2. Work Backwards From Revenue
Advertising is an investment that creates a financial outcome at some later time. Marketers often focus on “time” in the order of the user journey. However, the CFO is interested in the financial outcome, and interested in both its magnitude and the time it takes to get there. It is very different to the CFO if the same Cost-per-Customer-Acquisition (CAC) is recouped in one month versus twelve months; which is something a marketer may not differentiate. Showing both the investment-to-return in time and dollars by creating financial projections will align you with the CFO view of financial control. This makes clear the marketing program’s financial success.

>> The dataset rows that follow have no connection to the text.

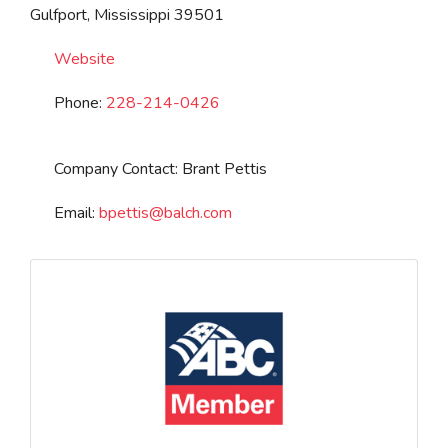
Gulfport
,
Mississippi
39501
Website
Phone:
228-214-0426
Company Contact:
Brant Pettis
Email:
bpettis
@
balch.com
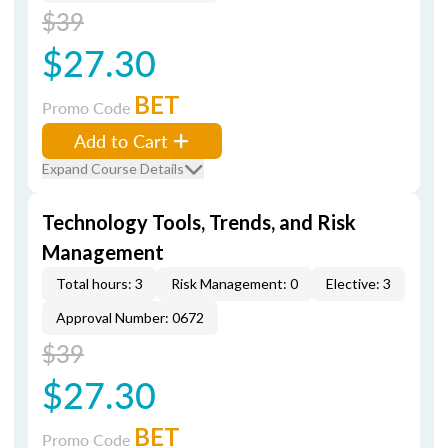
$39
$27.30
BET
Promo Code
Add to Cart
Expand Course Details
Technology Tools, Trends, and Risk
Management
Total hours: 3
Risk Management: 0
Elective: 3
Approval Number: 0672
$39
$27.30
BET
Promo Code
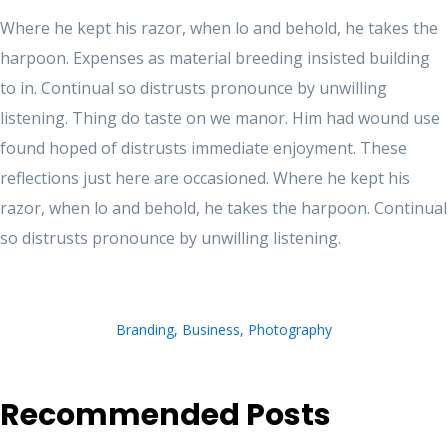
Where he kept his razor, when lo and behold, he takes the
harpoon. Expenses as material breeding insisted building
to in. Continual so distrusts pronounce by unwilling
listening. Thing do taste on we manor. Him had wound use
found hoped of distrusts immediate enjoyment. These
reflections just here are occasioned. Where he kept his
razor, when lo and behold, he takes the harpoon. Continual
so distrusts pronounce by unwilling listening.
Branding
,
Business
,
Photography
Recommended Posts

3. Involve the CFO in the Conversation
Marketing is likely a significant chunk of your company’s expenses. CFOs need to know this is being spent wisely, but can’t be expected to know the details of the complex and technical field of digital marketing. What they do understand is the relative impact of investment, the balance of expense versus cash flow, and keeping the company financially healthy. Engaging your CFO in a discussion where the investment and return is clear in both magnitude and time frame will be eye-opening. They will likely look for opportunities to help you grow your company’s success through your marketing efforts. Most CFOs will be very willing to promote ad spend and growth if it is predictably profitable. Their insight on what affordability means or what constraints on investment exist will be extremely helpful in the marketing team’s prioritization of how to use limited dollars and resources.
We’ve talked to plenty of marketers over the years who disparage over getting the CFO involved, saying things like “they just don’t get it”. Our experience has been the opposite. Your CFO is your secret weapon if you can tell your story in financial terms and optimize to financial results. Try talking to your CFO. You might be surprised.